Beverley Magistrates’ Court fined the principal contractor Cambridge Glasshouse Company £333,333 and ordered it to pay costs of £1,235. HSE investigators found that the site was very muddy, which meant that the scaffolders could not park their vehicle close to the works and instead had to park further away.

Late action leads to late-stage HAVS

Building materials manufacturer Etex (Exteriors) UK was warned that an employee had symptoms of Hand Arm Vibration Syndrome (HAVS) in 2012 but failed to refer him to a doctor for detailed medical examination until 2016. By that point, he had late stage 2 HAVS, which is irreversible.

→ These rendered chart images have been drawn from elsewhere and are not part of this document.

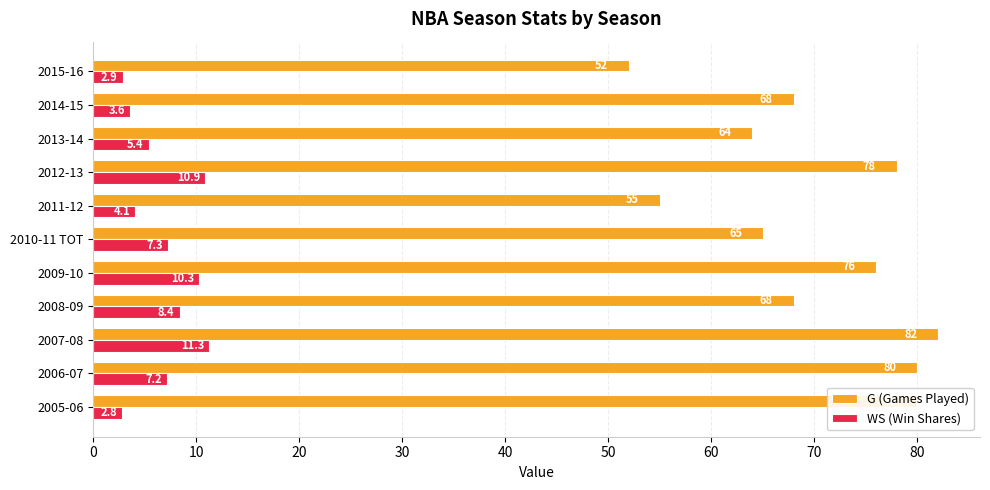

Which category has the highest value in the G (Games Played) series?

2007-08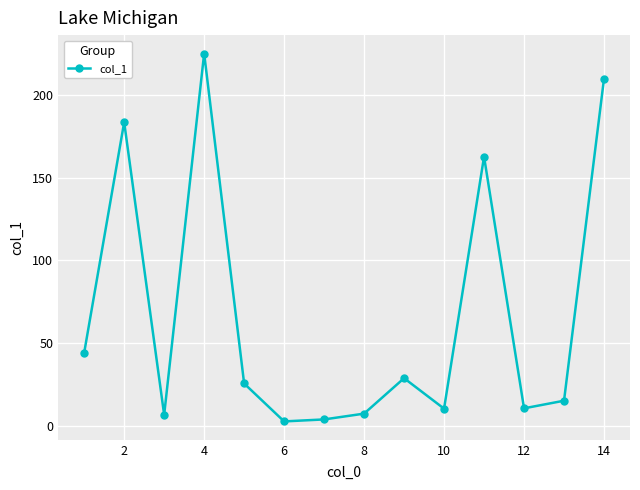

How many lines are shown in the chart?

1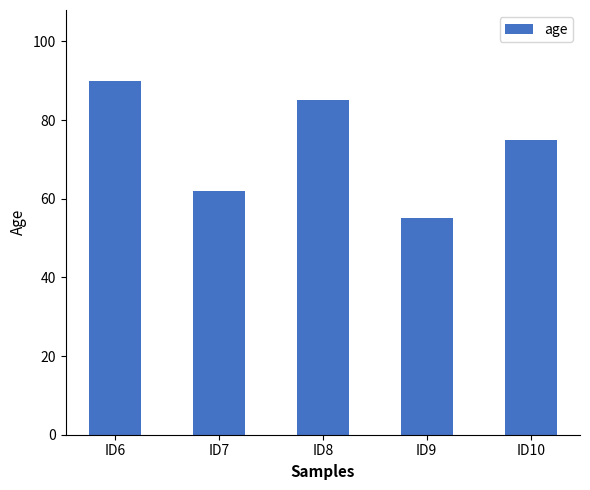

The chart shows a value of 85 at ID7. True or false?

False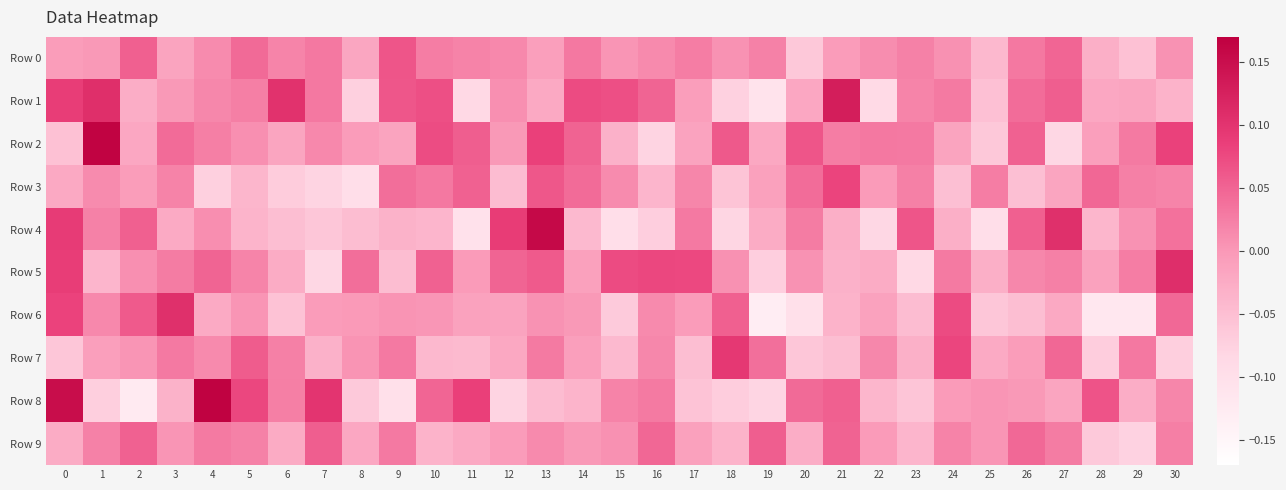

Which has a higher value, 19 or 0?

19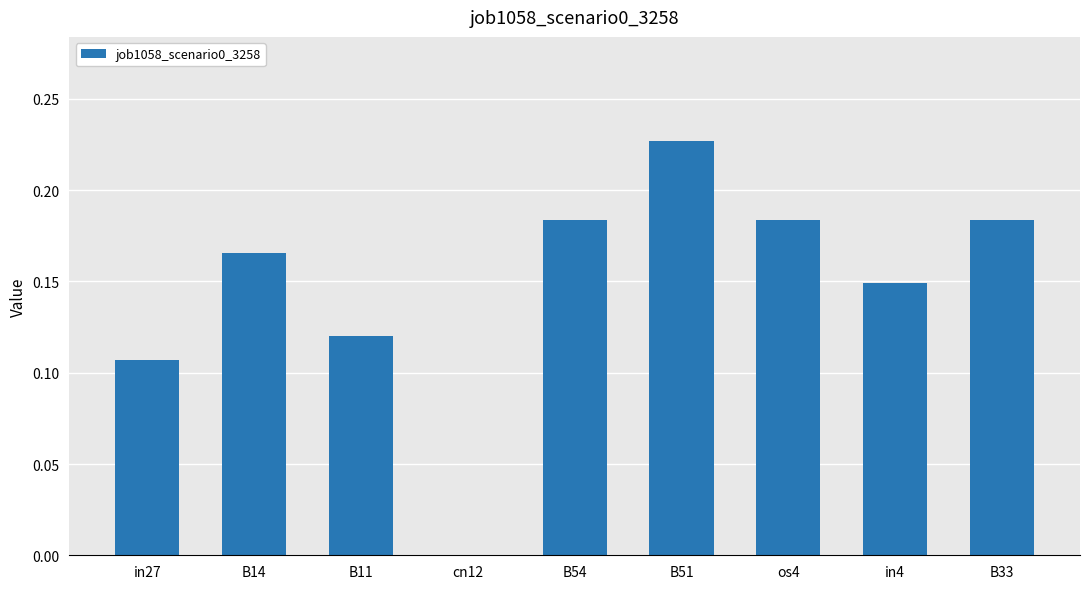

Is it true that the value at in4 is 0.3?

False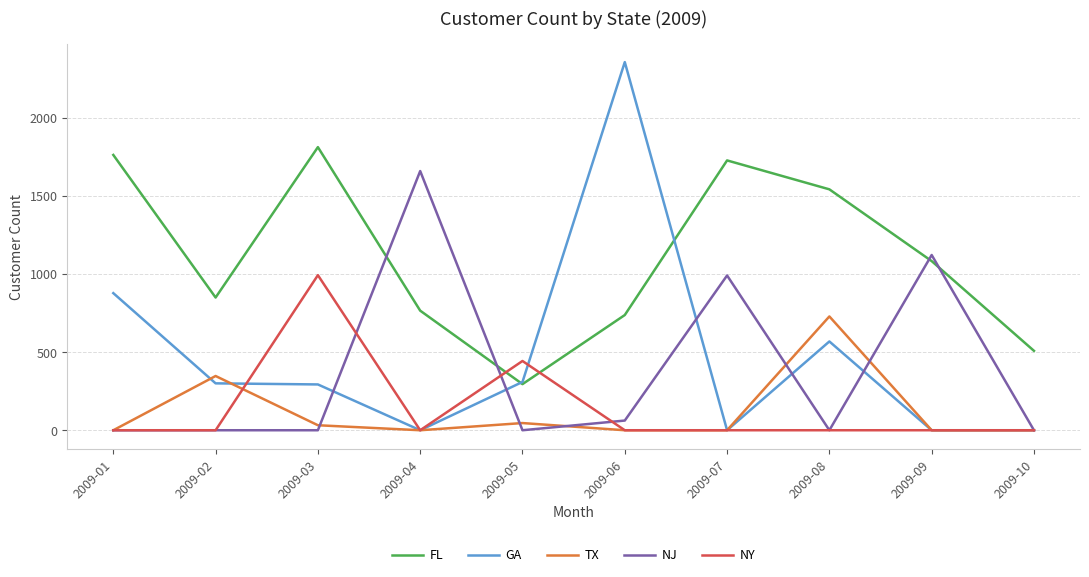

List the series in order of their peak value, highest first.

GA, FL, NJ, NY, TX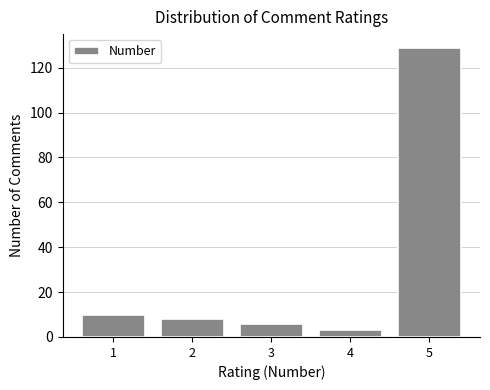

Reading right to left, extract all data points from this chart.

129	3	6	8	10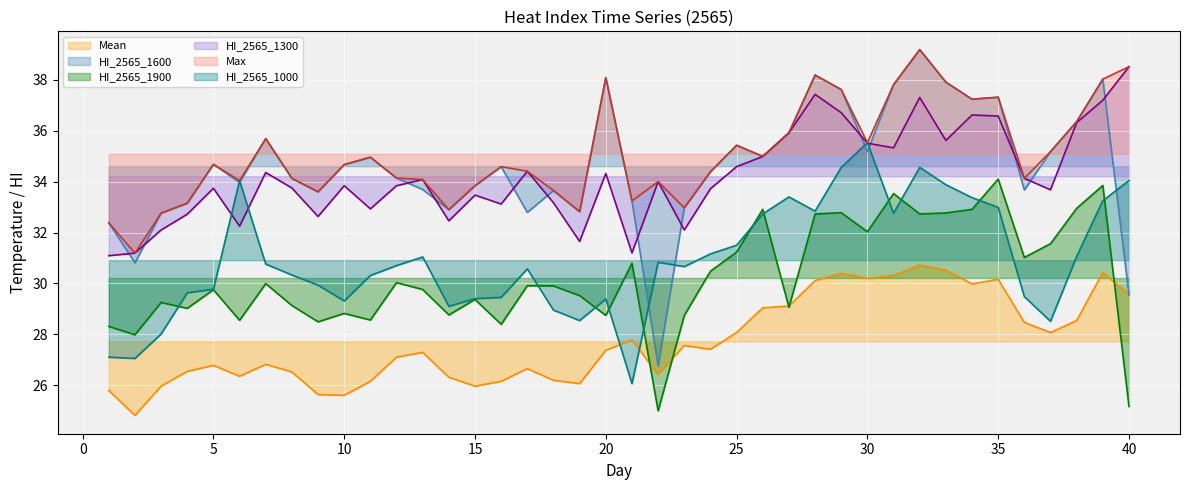

What is the minimum value for HI_2565_1600?

26.8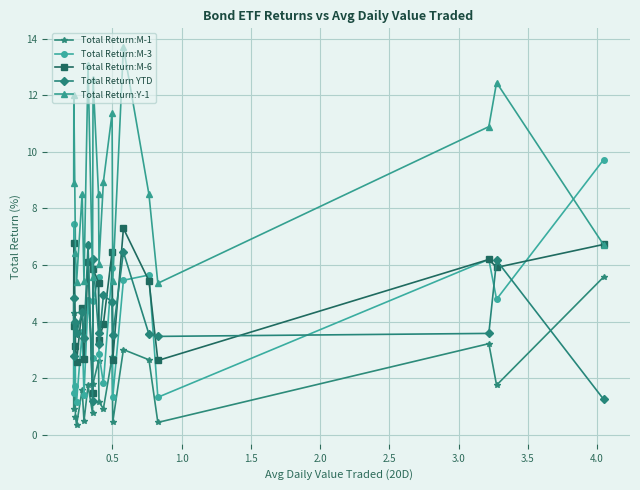

How many data points does each series have?

20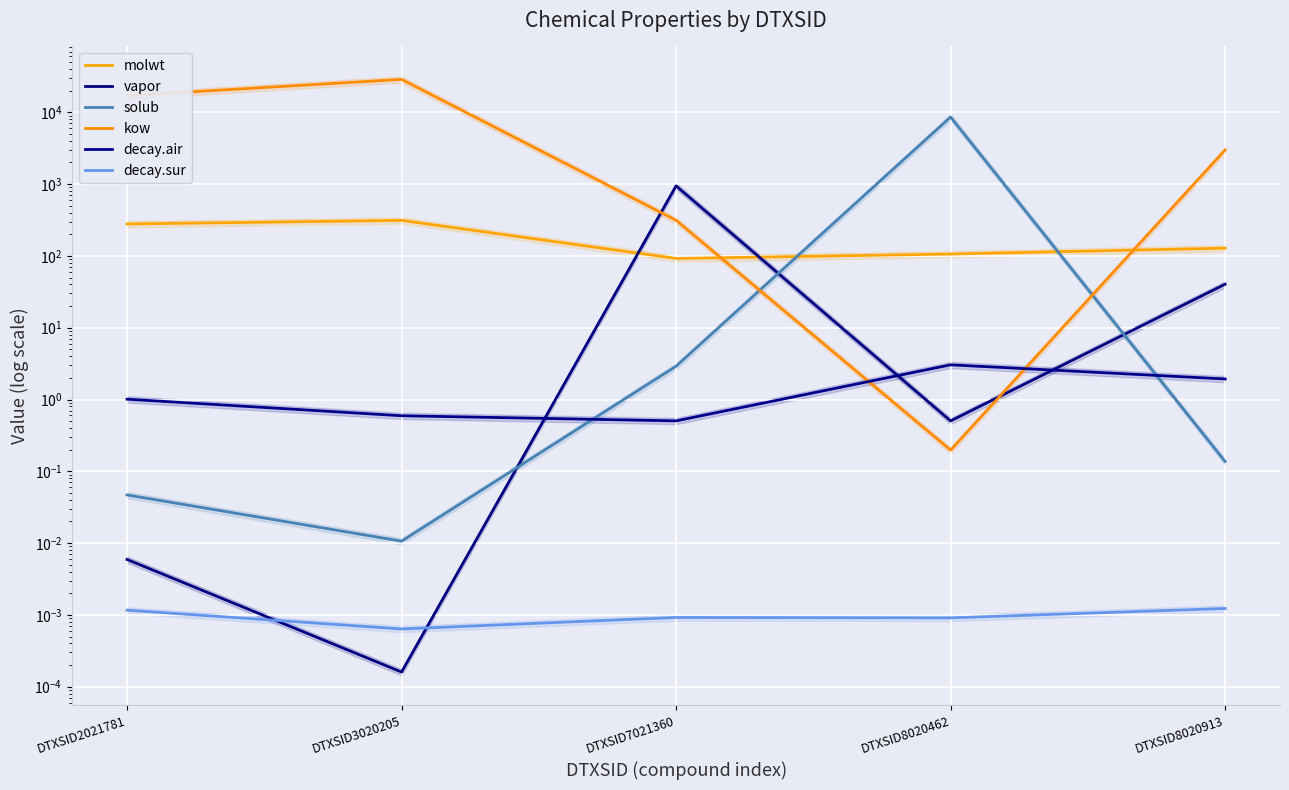

What is the average value of the molwt series?

183.4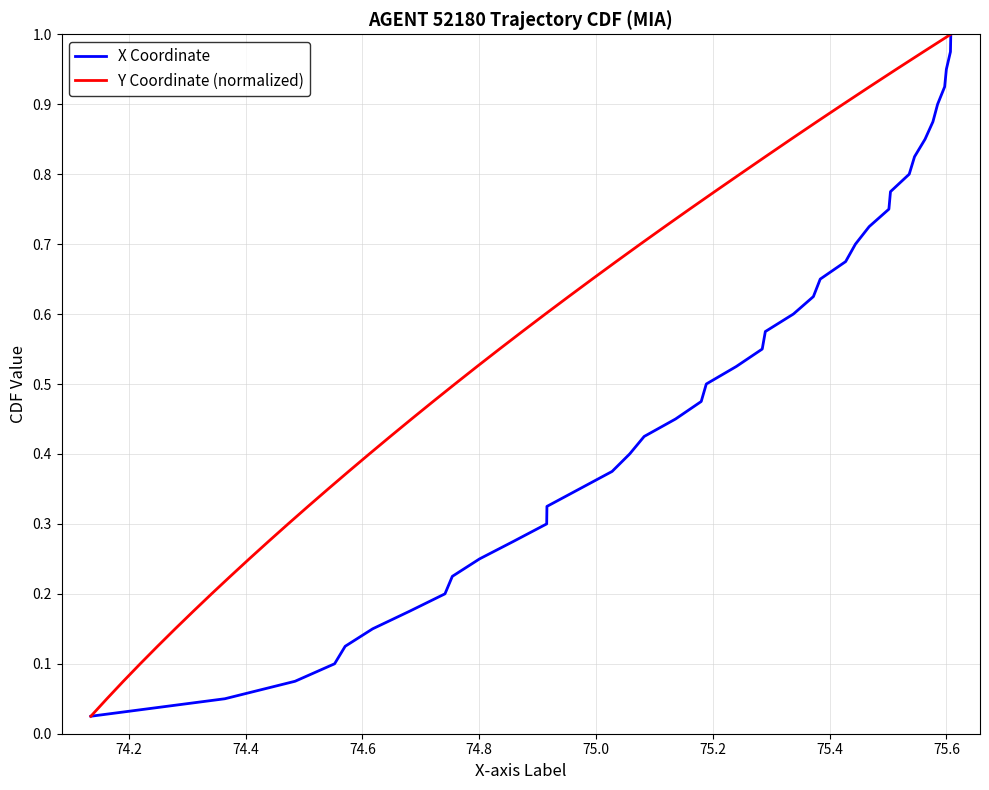

Rank the series by their maximum value, from highest to lowest.

X Coordinate, Y Coordinate (normalized)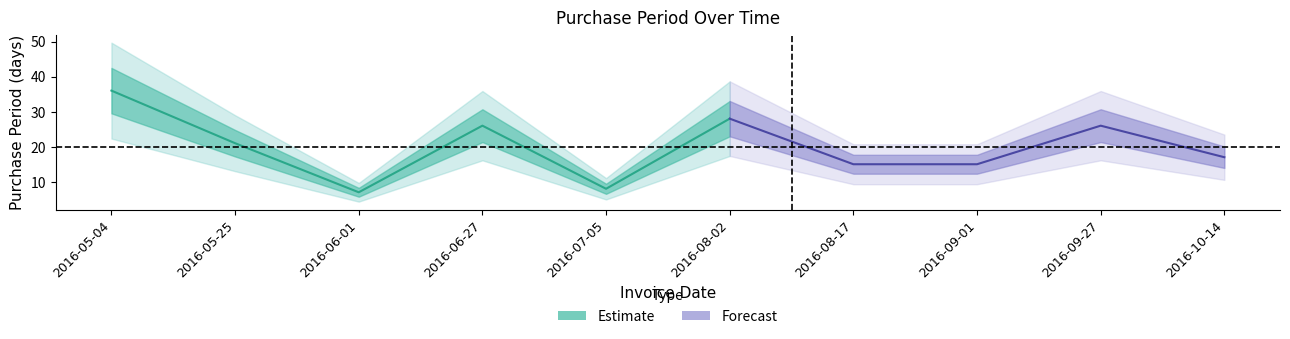

How many lines are shown in the chart?

1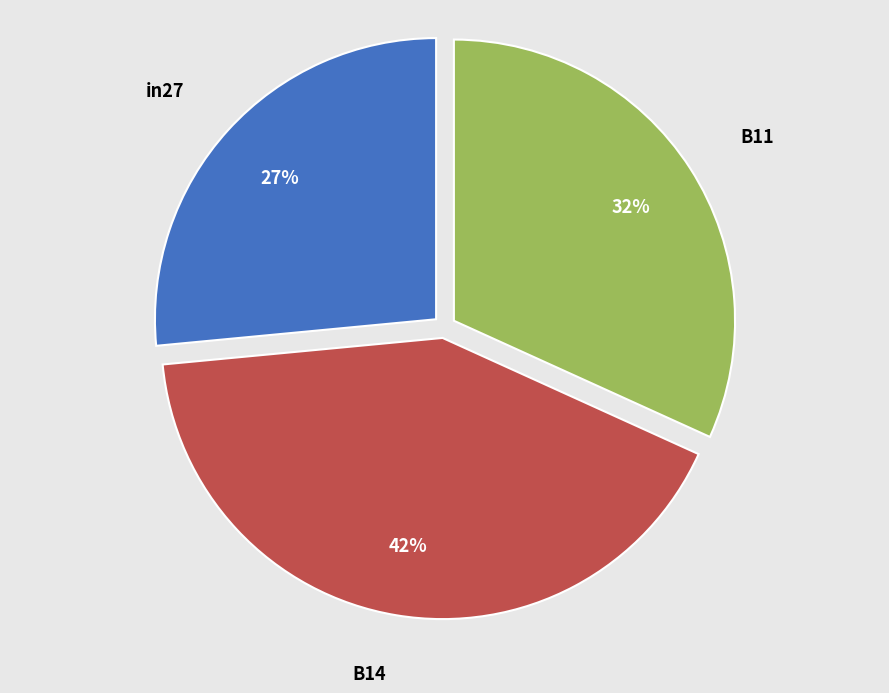

To the nearest percent, what portion does B14 represent?

42%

The employee had been using a jet pressure washer, pneumatic chisels and a Kango hammer to clean down a machine used to form cement sheets. A second employee of the same company sustained electrical burns in 2017 when working on switchgear. Peterborough Magistrates Court fined Etex £282,100 for the two breaches and ordered it to pay costs of £12,294.

Repeated failings incur £50k fine

When an HSE inspector visited Urban Living Constructions’ site in London SW11 in August 2019, they found numerous health and safety breaches including a lack of edge protection and a plank over a basement extension used as access.

This followed on from two earlier visits to Urban Living Constructions sites in 2015 and 2019 when two prohibition notices had been served linked to work at height and a further one due to unsafe excavation. Westminster Magistrates Court fined the contractor £50,000 and awarded full costs of £6,578.84.

Worker loses leg due to excavator attachment

Contractor Hovington was fined £34,000 and ordered to pay £1,935.84 in costs when a hydraulic breaker, attached by a quick hitch to an excavator, became detached and landed on a worker’s foot, narrowly missing one of his colleagues. The injuries sustained meant that the man had to have his leg amputated below the knee.

The HSE investigation found no safe working systems to cover work in close vicinity to an excavator or a segregated area for changing excavator attachments.